December 03, 2013|By Marc Lifsher
  • U.S Attorney Benjamin Wagner at recent Sacramento press conference. Wagner's office announced convictions in a foreclosure fraud case.
U.S Attorney Benjamin Wagner at recent Sacramento press conference. Wagner's… (Rich Pedroncelli / AP )

SACRAMENTO -- A federal jury in Sacramento after a five-week trial has returned guilty verdicts against three men who operated an Orange County-based "foreclosure rescue scam," according to U.S. Atty. Benjamin Wagner.

Convicted on Monday were Charles Head, 36, a former Los Angeles resident; Benjamin Budoff, 46, of Colorado Springs; and Domonic McCarns, 39, of Irvine.

Wagner described Head as the leader of the operation that extracted more than $5.7 million in equity from victims' homes, many in California.
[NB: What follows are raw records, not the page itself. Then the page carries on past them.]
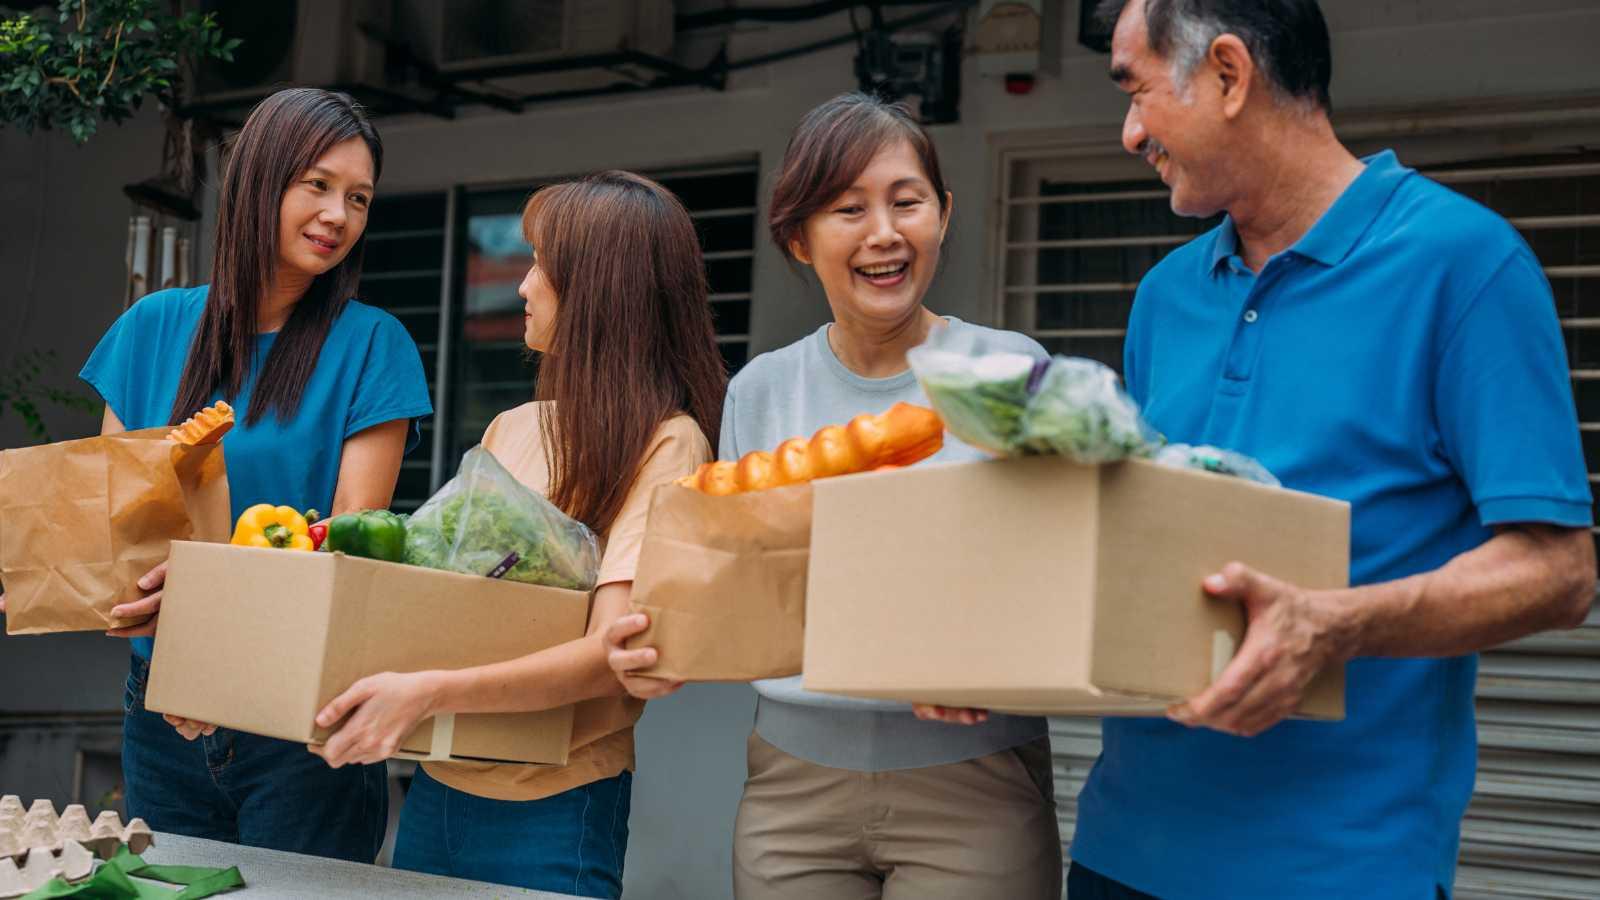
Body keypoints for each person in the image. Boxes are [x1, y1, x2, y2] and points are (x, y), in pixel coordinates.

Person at [1032, 2, 1593, 897]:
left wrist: (1333, 624)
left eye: (1135, 90)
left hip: (1340, 869)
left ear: (1227, 74)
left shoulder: (1466, 265)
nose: (1130, 131)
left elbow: (1561, 573)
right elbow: (1138, 549)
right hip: (1120, 854)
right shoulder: (1165, 294)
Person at [611, 92, 1064, 900]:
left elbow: (1058, 572)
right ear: (798, 238)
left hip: (974, 782)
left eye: (906, 202)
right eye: (848, 209)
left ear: (944, 214)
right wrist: (656, 638)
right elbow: (742, 586)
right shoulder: (760, 390)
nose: (883, 233)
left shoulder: (1011, 372)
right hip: (792, 788)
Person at [307, 171, 726, 899]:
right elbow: (440, 596)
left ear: (598, 291)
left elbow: (609, 654)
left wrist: (428, 691)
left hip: (555, 806)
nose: (523, 286)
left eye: (543, 267)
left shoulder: (671, 443)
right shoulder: (514, 428)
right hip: (438, 785)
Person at [81, 87, 431, 861]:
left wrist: (216, 650)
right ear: (259, 181)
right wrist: (177, 662)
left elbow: (348, 551)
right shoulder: (150, 329)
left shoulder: (373, 346)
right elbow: (117, 526)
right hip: (160, 708)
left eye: (359, 198)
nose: (338, 215)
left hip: (303, 714)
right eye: (317, 185)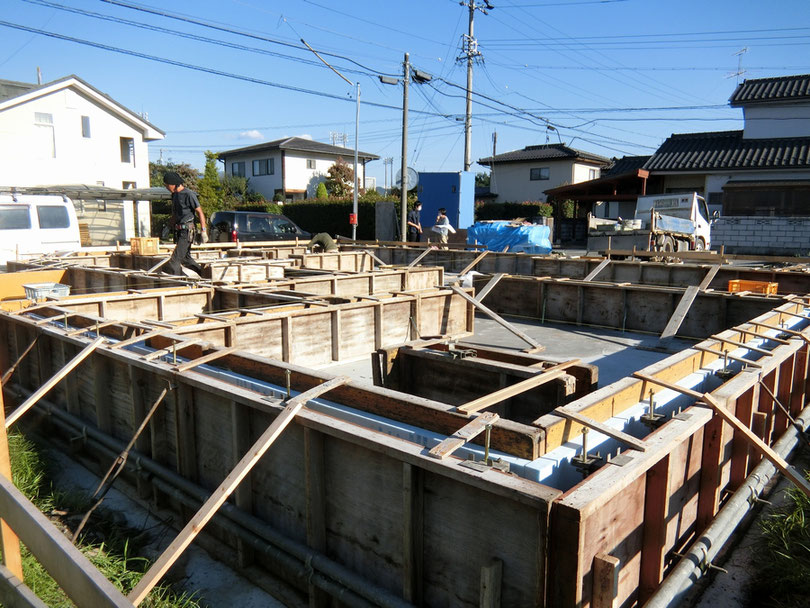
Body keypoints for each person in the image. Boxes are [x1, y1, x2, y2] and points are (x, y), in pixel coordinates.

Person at [163, 171, 207, 276]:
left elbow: (200, 212)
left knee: (174, 261)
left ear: (174, 184)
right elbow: (175, 214)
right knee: (186, 259)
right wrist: (168, 227)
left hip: (187, 231)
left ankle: (179, 284)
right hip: (179, 231)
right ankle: (205, 275)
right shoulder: (174, 196)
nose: (166, 187)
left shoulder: (189, 194)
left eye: (167, 185)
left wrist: (204, 231)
Evidence in the just-completed and a previous trial revealed that Head and his co-conspirators caused more than $15 million in homeowner losses.

The scam used several names, including Head Financial Services and Creative Loans, from March 2005 to June 2006.

All three defendants were convicted of conspiracy to commit mail fraud. Head also was convicted of three additional counts of mail fraud. In May, he was convicted of running a separate "equity-skimming scheme," Wagner said.

According to evidence presented at the trial, Head, McCarns, Budoff and other defendants approached homeowners facing foreclosure and offered to help them stay in their homes and repair their credit. Through misrepresentation and fraud they substituted straw buyers for the victims on property titles without the knowledge of the homeowners.

Once the titles were switched, the defendants obtained new mortgages to extract maximum equity from the homes. The victims were left with no home, no equity and with damaged credit ratings, Wagner said.

"Charles Head, Domonic McCarns and Benjamin Budoff preyed on the victims' fear of losing their homes, and then took advantage of those victims' predicament to steal from them their last remaining equity," Wagner said in a statement.

The ongoing investigation has yielded 16 convictions, and "our work is not done," Wagner said.